§ **ABOUT THIS TASK**
Would you write out the full listing exactly, without any pictures?

§ **GIVEN INFORMATION**
-------------------------

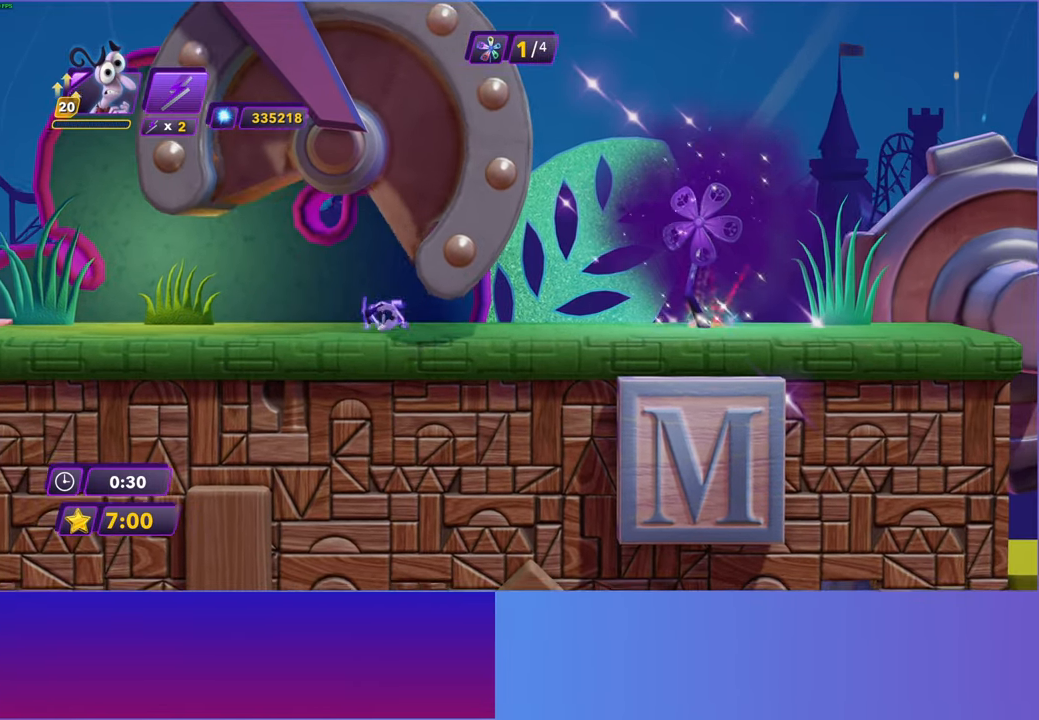
{"buttons": [], "left_stick": "right", "right_stick": "center", "events": [[67, "B", "up"], [167, "B", "down"], [250, "B", "up"], [367, "B", "down"], [417, "B", "up"]]}
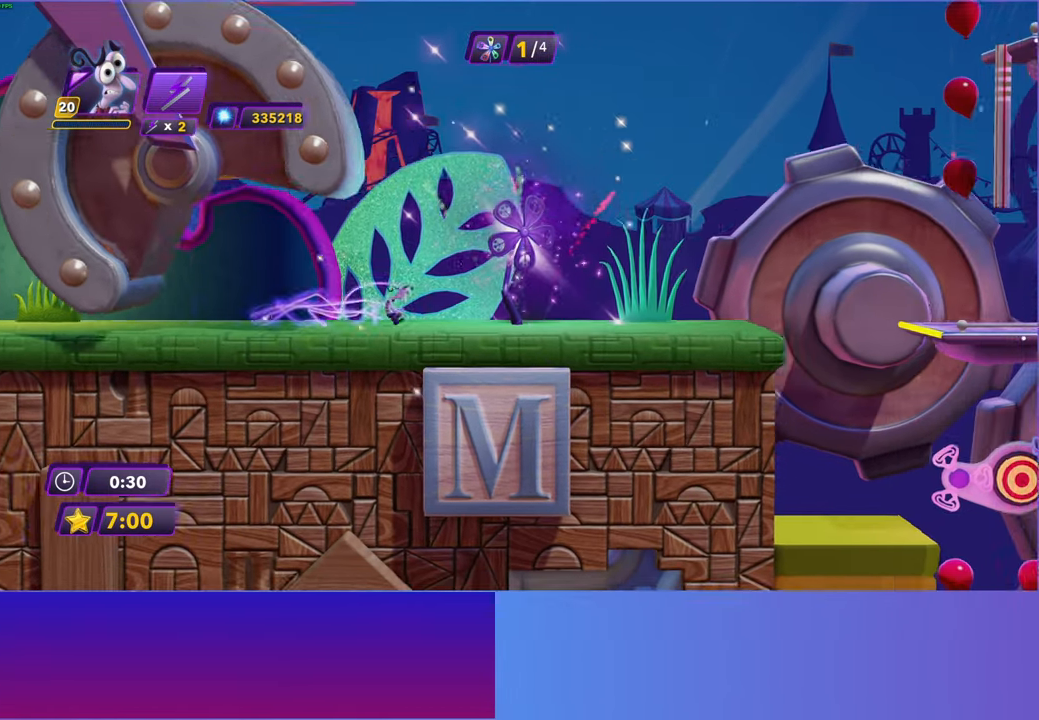
{"buttons": [], "left_stick": "right", "right_stick": "center", "events": [[33, "B", "down"], [117, "B", "up"], [200, "B", "down"], [283, "B", "up"], [400, "B", "down"], [450, "B", "up"]]}
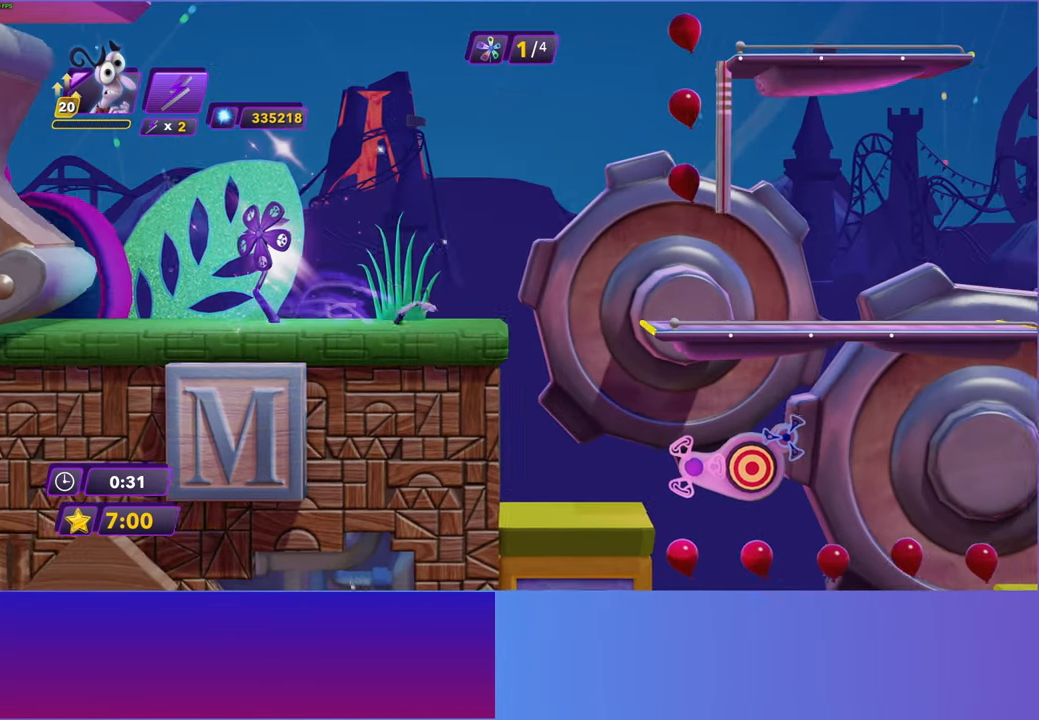
{"buttons": ["R2"], "left_stick": "center", "right_stick": "center", "events": [[400, "left_stick", "center"], [450, "R2", "down"]]}
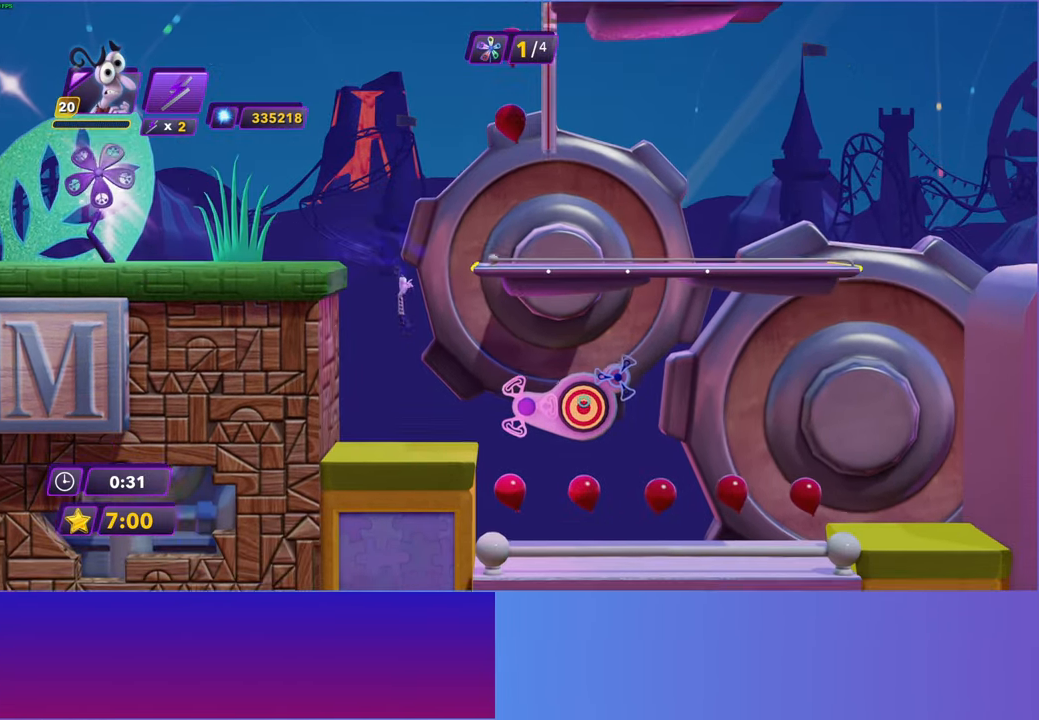
{"buttons": [], "left_stick": "center", "right_stick": "center", "events": [[67, "R2", "up"]]}
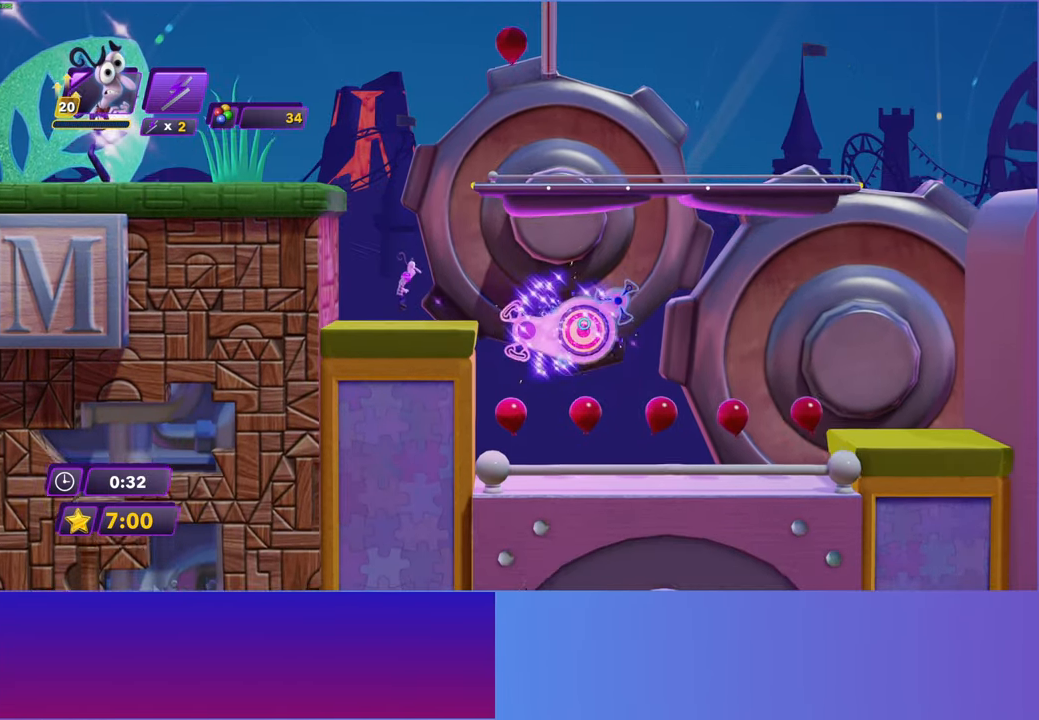
{"buttons": [], "left_stick": "center", "right_stick": "center", "events": []}
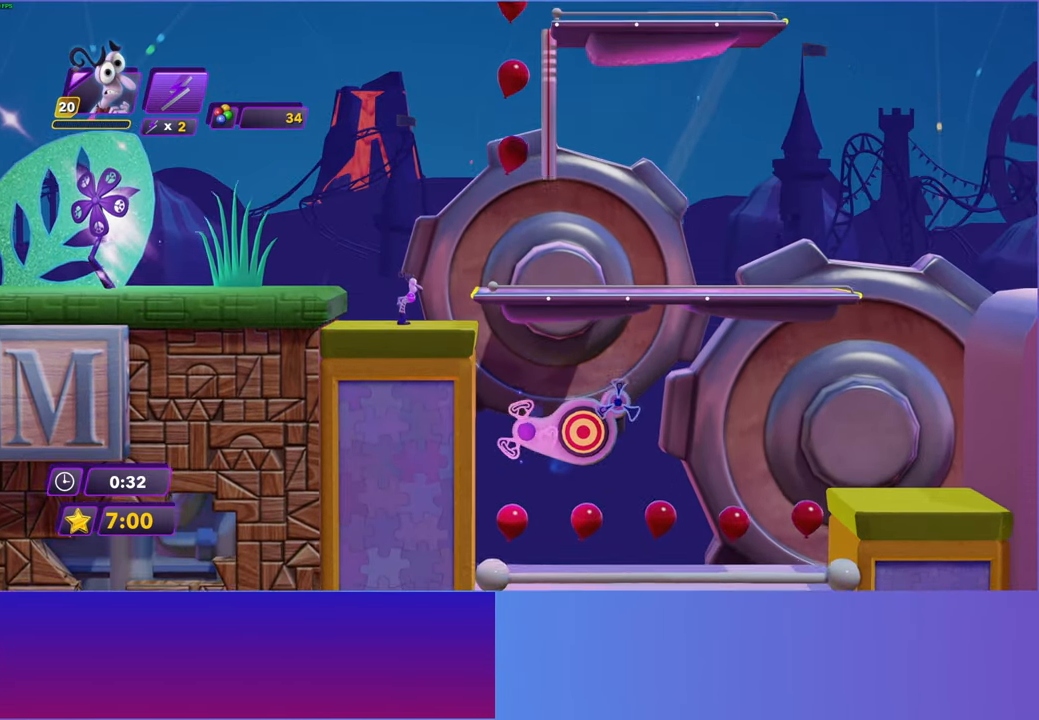
{"buttons": [], "left_stick": "center", "right_stick": "center", "events": [[233, "left_stick", "right"], [317, "left_stick", "center"]]}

-------------------------

§ **REPLY**
{"buttons": [], "left_stick": "right", "right_stick": "center", "events": [[67, "B", "up"], [167, "B", "down"], [250, "B", "up"], [367, "B", "down"], [417, "B", "up"]]}
{"buttons": [], "left_stick": "right", "right_stick": "center", "events": [[33, "B", "down"], [117, "B", "up"], [200, "B", "down"], [283, "B", "up"], [400, "B", "down"], [450, "B", "up"]]}
{"buttons": ["R2"], "left_stick": "center", "right_stick": "center", "events": [[400, "left_stick", "center"], [450, "R2", "down"]]}
{"buttons": [], "left_stick": "center", "right_stick": "center", "events": [[67, "R2", "up"]]}
{"buttons": [], "left_stick": "center", "right_stick": "center", "events": []}
{"buttons": [], "left_stick": "center", "right_stick": "center", "events": [[233, "left_stick", "right"], [317, "left_stick", "center"]]}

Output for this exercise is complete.